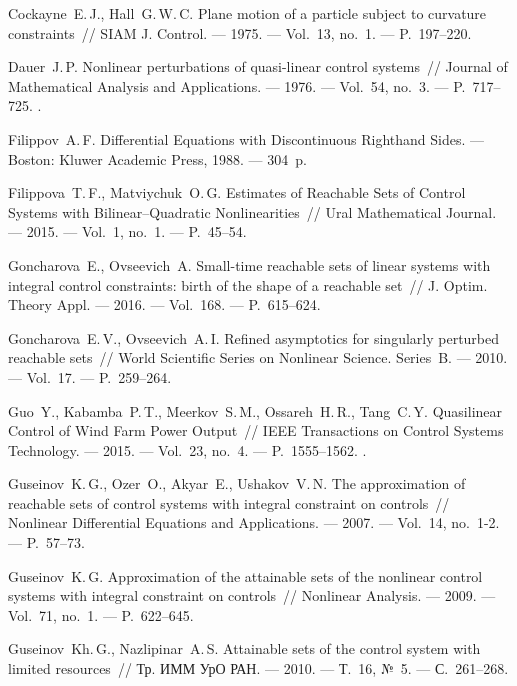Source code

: \documentclass[../main.tex]{subfiles}
\begin{document}
\begin{thebibliography}{99}
Cockayne~E.\,J., Hall~G.\,W.\,C. Plane motion of a particle subject to curvature constraints~// SIAM J. Control. --- 1975. --- Vol.~13, no.~1. --- P.~197--220. 

Dauer~J.\,P. Nonlinear perturbations of quasi-linear control systems~// Journal of Mathematical Analysis and Applications. --- 1976. --- Vol.~54, no.~3. --- P.~717--725. 
.

Filippov~A.\,F. Differential Equations with Discontinuous Righthand Sides. --- Boston: Kluwer Academic Press, 1988. --- 304~p.

Filippova~T.\,F., Matviychuk~O.\,G. Estimates of Reachable Sets of Control Systems with Bilinear--Quadratic Nonlinearities~// Ural Mathematical Journal. --- 2015. --- Vol.~1, no.~1. --- P.~45--54. 
 
Goncharova~E., Ovseevich~A. Small-time reachable sets of linear systems with integral control constraints: birth of the shape of a reachable set~// J. Optim. Theory Appl. --- 2016. --- Vol.~168. --- P.~615--624.
 
Goncharova~E.\,V., Ovseevich~A.\,I. Refined asymptotics for singularly perturbed reachable sets~// World Scientific Series on Nonlinear Science. Series~B. --- 2010. --- Vol.~17. --- P.~259--264.

Guo~Y., Kabamba~P.\,T., Meerkov~S.\,M., Ossareh~H.\,R., Tang~C.\,Y. Quasilinear Control of Wind Farm Power Output~// IEEE Transactions on Control Systems Technology. --- 2015. --- Vol.~23, no.~4. --- P.~1555--1562.
.

Guseinov~K.\,G., Ozer~O., Akyar~E., Ushakov~V.\,N. The approximation of reachable sets of control systems with integral constraint on controls~// Nonlinear Differential Equations and Applications. --- 2007. --- Vol.~14, no.~1-2. --- P.~57--73.

Guseinov~K.\,G. Approximation of the attainable sets of the nonlinear control systems with integral constraint on controls~// Nonlinear Analysis. --- 2009. --- Vol.~71, no.~1. --- P.~622--645. 

Guseinov~Kh.\,G., Nazlipinar~A.\,S. Attainable sets of the control system with limited resources~// Тр. ИММ УрО РАН. --- 2010. --- Т.~16, №~5. --- С.~261--268.


\end{thebibliography}
\end{document}
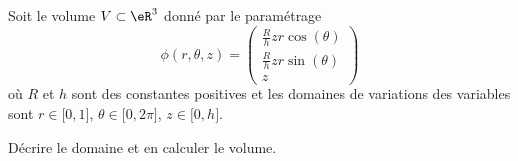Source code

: 
\begin{exercice}\label{exoOutilsMath-0116}

    Soit le volume $V\subset\eR^3$ donné par le paramétrage
    \begin{equation}
        \phi(r,\theta,z)=\begin{pmatrix}
            \frac{ R }{ h }zr\cos(\theta)    \\ 
            \frac{ R }{ h }zr\sin(\theta)    \\ 
            z    
        \end{pmatrix}
    \end{equation}
    où $R$ et $h$ sont des constantes positives et les domaines de variations des variables sont $r\in\mathopen[ 0 , 1 \mathclose]$, $\theta\in\mathopen[ 0 , 2\pi \mathclose]$, $z\in\mathopen[ 0 , h \mathclose]$.

    Décrire le domaine et en calculer le volume.

\end{exercice}
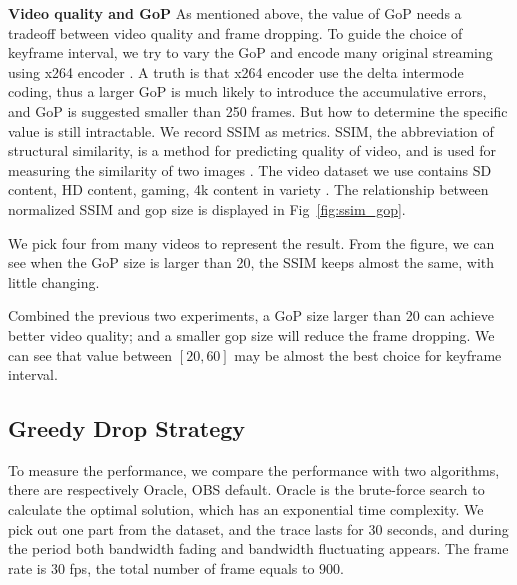 
\textbf{Video quality and GoP} As mentioned above, the value of GoP needs a tradeoff between video quality and frame dropping. To guide the choice of keyframe interval, we try to vary the GoP and encode many original streaming using x264 encoder \cite{x264}. A truth is that x264 encoder use the delta intermode coding, thus a larger GoP is much likely to introduce the accumulative errors, and GoP is suggested smaller than 250 frames. But how to determine the specific value is still intractable. We record SSIM as metrics. SSIM, the abbreviation of structural similarity, is a method for predicting quality of video, and is used for measuring the similarity of two images \cite{wang2004image}. The video dataset we use contains SD content, HD content, gaming, 4k content in variety \cite{video_dataset}. The relationship between normalized SSIM and gop size is displayed in Fig~\ref{fig:ssim_gop}.

We pick four from many videos to represent the result. From the figure, we can see when the GoP size is larger than 20, the SSIM keeps almost the same, with little changing.

Combined the previous two experiments, a GoP size larger than 20 can achieve better video quality; and a smaller gop size will reduce the frame dropping. We can see that value between $[20,60]$ may be almost the best choice for keyframe interval.

\iffalse

\textbf{Varying bitrate.}
To make the conclusion more visible, we fix key frame interval to be 8s and introduce network interruption between 19s and 21s. In different experiments, we provide sufficient network bandwidth and vary the bitrate to be 1000kbps, 1500kbps, 2000kbps, and 2500kbps. The frame drop is shown in Table~\ref{tab:bitrate}. The different bitrates do not make much difference, the number of drop in all cases is about 149.

\textbf{Summary.} We summarize and get conclusions. First, reducing keyframe interval leads to less frame drop. Second, bitrate does not influence frame drop for the short-term case, but the quality of each picture. Preliminary Evaluation points out that a small GoP is one useful try.
\fi

\subsection{Greedy Drop Strategy}
To measure the performance, we compare the performance with two algorithms, there are respectively Oracle, OBS default. Oracle is the brute-force search to calculate the optimal solution, which has an exponential time complexity. We pick out one part from the dataset, and the trace lasts for $30$ seconds, and during the period both bandwidth fading and bandwidth fluctuating appears. The frame rate is $30$ fps, the total number of frame equals to $900$.

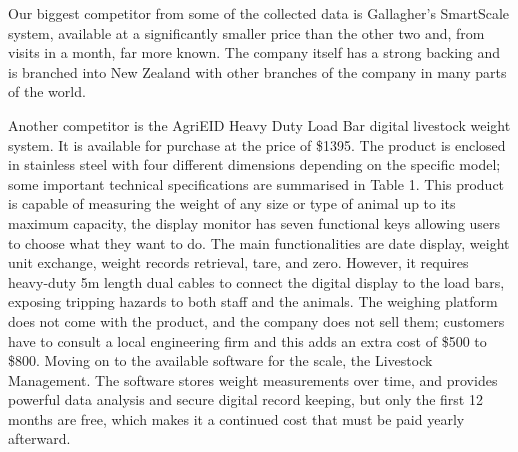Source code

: Our biggest competitor from some of the collected data is Gallagher's SmartScale system, available at a significantly smaller price than the other two and, from visits in a month, far more known. The company itself has a strong backing and is branched into New Zealand with other branches of the company in many parts of the world.

Another competitor is the AgriEID Heavy Duty Load Bar digital livestock weight system. It is available for purchase at the price of \$1395. The product is enclosed in stainless steel with four different dimensions depending on the specific model; some important technical specifications are summarised in Table 1. This product is capable of measuring the weight of any size or type of animal up to its maximum capacity, the display monitor has seven functional keys allowing users to choose what they want to do. The main functionalities are date display, weight unit exchange, weight records retrieval, tare, and zero. However, it requires heavy-duty 5m length dual cables to connect the digital display to the load bars, exposing tripping hazards to both staff and the animals. The weighing platform does not come with the product, and the company does not sell them; customers have to consult a local engineering firm and this adds an extra cost of \$500 to \$800. Moving on to the available software for the scale, the Livestock Management. The software stores weight measurements over time, and provides powerful data analysis and secure digital record keeping, but only the first 12 months are free, which makes it a continued cost that must be paid yearly afterward.


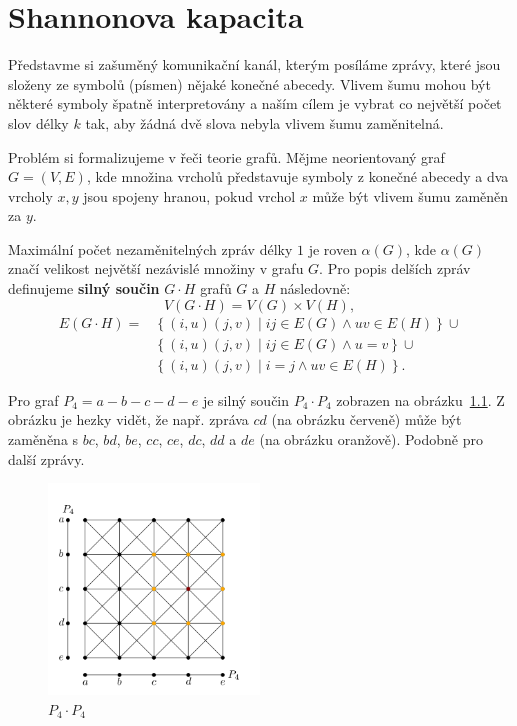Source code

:\chapter{Shannonova kapacita}

Představme si zašuměný komunikační kanál, kterým posíláme zprávy, které jsou složeny ze symbolů (písmen) nějaké konečné abecedy. Vlivem šumu mohou být některé symboly špatně interpretovány a naším cílem je vybrat co největší počet slov délky $k$ tak, aby žádná dvě slova nebyla vlivem šumu zaměnitelná.

Problém si formalizujeme v řeči teorie grafů. Mějme neorientovaný graf $G = (V, E)$, kde množina vrcholů představuje symboly z konečné abecedy a dva vrcholy $x, y$ jsou spojeny hranou, pokud vrchol $x$ může být vlivem šumu zaměněn za $y$.

Maximální počet nezaměnitelných zpráv délky $1$ je roven $\alpha(G)$, kde $\alpha(G)$ značí velikost největší nezávislé množiny v grafu $G$. Pro popis delších zpráv definujeme \textbf{silný součin} $G \cdot H$ grafů $G$ a $H$ následovně:
$$
    V(G \cdot H) = V(G) \times V(H),
$$
\begin{equation*}
    \begin{split}
    E(G \cdot H) = &\left\{ (i,u)(j,v) \mid ij \in E(G) \wedge uv \in E(H) \right\} \cup \\
                   &\left\{ (i,u)(j,v) \mid ij \in E(G) \wedge u = v \right\} \cup \\
                   &\left\{ (i,u)(j,v) \mid i = j \wedge uv \in E(H) \right\}.
    \end{split}
\end{equation*}

\begin{pr}
Pro graf $P_4 = a-b-c-d-e$ je silný součin $P_4 \cdot P_4$ zobrazen na obrázku~\ref{fig:strong_product_P4_P4}. Z obrázku je hezky vidět, že např. zpráva $cd$ (na obrázku červeně) může být zaměněna s $bc$, $bd$, $be$, $cc$, $ce$, $dc$, $dd$ a $de$ (na obrázku oranžově). Podobně pro další zprávy.
\end{pr}

\begin{figure}[h!]
    \centering
    \includegraphics[width=0.5\textwidth]{img/strong_product_P4_P4.png}   
    \caption{$P_4 \cdot P_4$}
    \label{fig:strong_product_P4_P4}
\end{figure}

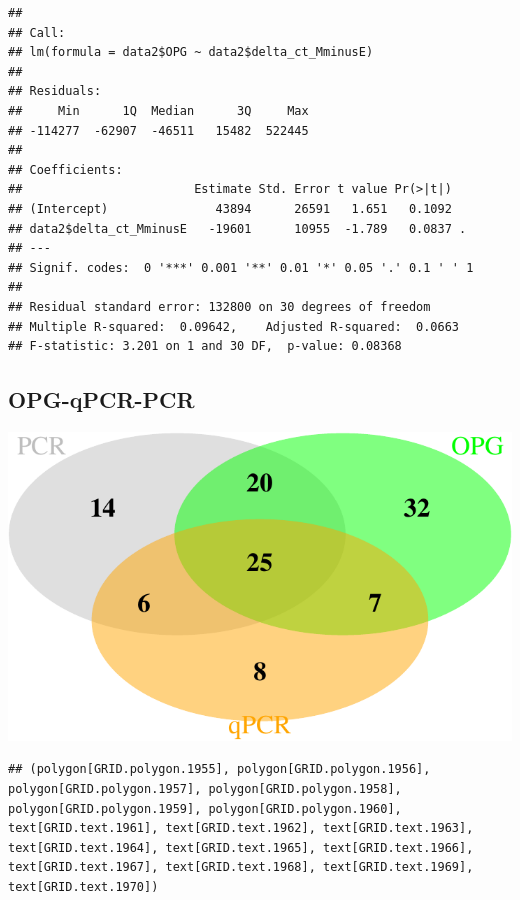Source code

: \documentclass[]{article}
\let\origfigure\figure
\let\endorigfigure\endfigure
\renewenvironment{figure}[1][2] { 
    \expandafter\origfigure\expandafter[H] 
} { 
    \endorigfigure 
}
\begin{document}
\begin{verbatim}
## 
## Call:
## lm(formula = data2$OPG ~ data2$delta_ct_MminusE)
## 
## Residuals:
##     Min      1Q  Median      3Q     Max 
## -114277  -62907  -46511   15482  522445 
## 
## Coefficients:
##                        Estimate Std. Error t value Pr(>|t|)  
## (Intercept)               43894      26591   1.651   0.1092  
## data2$delta_ct_MminusE   -19601      10955  -1.789   0.0837 .
## ---
## Signif. codes:  0 '***' 0.001 '**' 0.01 '*' 0.05 '.' 0.1 ' ' 1
## 
## Residual standard error: 132800 on 30 degrees of freedom
## Multiple R-squared:  0.09642,    Adjusted R-squared:  0.0663 
## F-statistic: 3.201 on 1 and 30 DF,  p-value: 0.08368
\end{verbatim}

\subsection{OPG-qPCR-PCR}\label{opg-qpcr-pcr-1}

\begin{figure}[htbp]
\centering
\includegraphics{Data_Analysis_Alice_files/figure-latex/venn2_3.75-1.pdf}
\caption{\label{fig:venn1}Comparison of detection: PCR vs flotation vs
qPCR}
\end{figure}

\begin{verbatim}
## (polygon[GRID.polygon.1955], polygon[GRID.polygon.1956], polygon[GRID.polygon.1957], polygon[GRID.polygon.1958], polygon[GRID.polygon.1959], polygon[GRID.polygon.1960], text[GRID.text.1961], text[GRID.text.1962], text[GRID.text.1963], text[GRID.text.1964], text[GRID.text.1965], text[GRID.text.1966], text[GRID.text.1967], text[GRID.text.1968], text[GRID.text.1969], text[GRID.text.1970])
\end{verbatim}
\end{document}
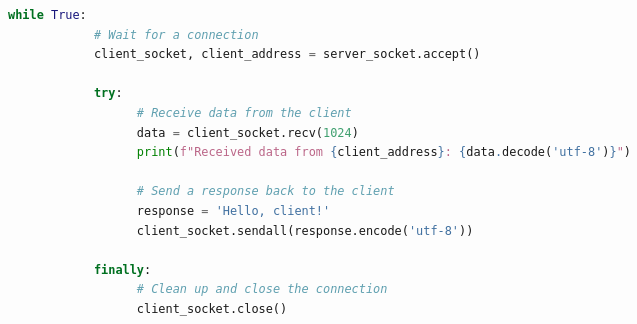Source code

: \begin{multicols}{2}
\begin{lstlisting}[language=Python, caption=TCP Server Example Using Sockets in Python]
      while True:
            # Wait for a connection
            client_socket, client_address = server_socket.accept()

            try:
                  # Receive data from the client
                  data = client_socket.recv(1024)
                  print(f"Received data from {client_address}: {data.decode('utf-8')}")

                  # Send a response back to the client
                  response = 'Hello, client!'
                  client_socket.sendall(response.encode('utf-8'))

            finally:
                  # Clean up and close the connection
                  client_socket.close()
\end{lstlisting}


\end{multicols}
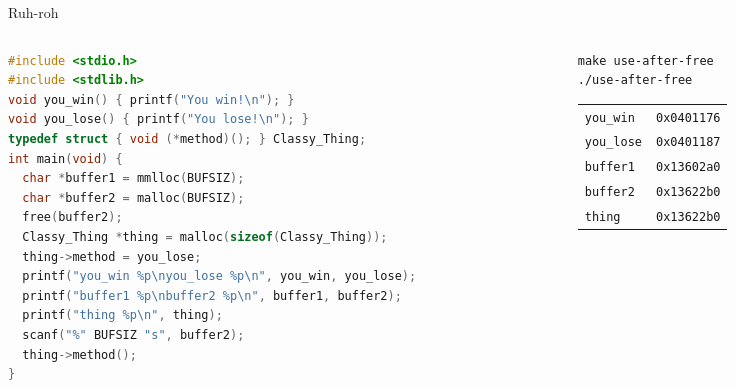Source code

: \documentclass[9pt,aspectratio=169]{beamer}
\begin{document}
\begin{frame}[label={sec:orge5e2df1},fragile]{Ruh-roh}
 \begin{columns}
\begin{column}[t]{0.49\columnwidth}
\begin{lstlisting}[language=C,numbers=none]
#include <stdio.h>
#include <stdlib.h>
void you_win() { printf("You win!\n"); }
void you_lose() { printf("You lose!\n"); }
typedef struct { void (*method)(); } Classy_Thing;
int main(void) {
  char *buffer1 = mmlloc(BUFSIZ);
  char *buffer2 = malloc(BUFSIZ);
  free(buffer2);
  Classy_Thing *thing = malloc(sizeof(Classy_Thing));
  thing->method = you_lose;
  printf("you_win %p\nyou_lose %p\n", you_win, you_lose);
  printf("buffer1 %p\nbuffer2 %p\n", buffer1, buffer2);
  printf("thing %p\n", thing);
  scanf("%" BUFSIZ "s", buffer2);
  thing->method();
}
\end{lstlisting}
\end{column}
\begin{column}[t]{0.49\columnwidth}
\begin{verbatim}
make use-after-free
./use-after-free 
\end{verbatim}

\begin{center}
\begin{tabular}{ll}
\texttt{you\_win} & \texttt{0x0401176}\\[0pt]
\texttt{you\_lose} & \texttt{0x0401187}\\[0pt]
\texttt{buffer1} & \texttt{0x13602a0}\\[0pt]
\texttt{buffer2} & \texttt{0x13622b0}\\[0pt]
\texttt{thing} & \texttt{0x13622b0}\\[0pt]
\end{tabular}
\end{center}
\end{column}
\end{columns}
\end{frame}
\end{document}
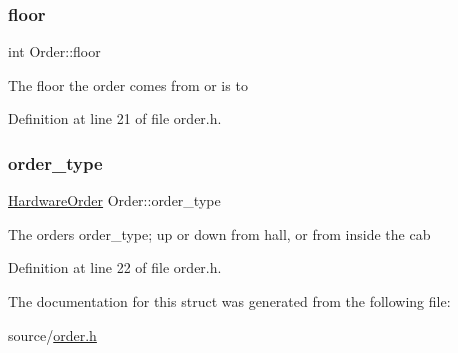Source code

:\subsubsection{\texorpdfstring{floor}{floor}}
{\footnotesize\ttfamily int Order\+::floor}

The floor the order comes from or is to 

Definition at line 21 of file order.\+h.

\mbox{\label{structOrder_aeddebdba3b07c66358921945e8710825}} 
\subsubsection{\texorpdfstring{order\+\_\+type}{order\_type}}
{\footnotesize\ttfamily \hyperlink{hardware_8h_a796a8de8ce0ae769d7dbd3327a7bdbe7}{Hardware\+Order} Order\+::order\+\_\+type}

The order\textquotesingle{}s order\+\_\+type; up or down from hall, or from inside the cab 

Definition at line 22 of file order.\+h.



The documentation for this struct was generated from the following file\+:\begin{DoxyCompactItemize}
\item 
source/\hyperlink{order_8h}{order.\+h}\end{DoxyCompactItemize}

******

**ACTION ITEM**
When a line of the data holds the string "thebibliography", pick it out and copy it.

**EXERCISE SOLUTION**
\begin{thebibliography}{99}
\end{thebibliography}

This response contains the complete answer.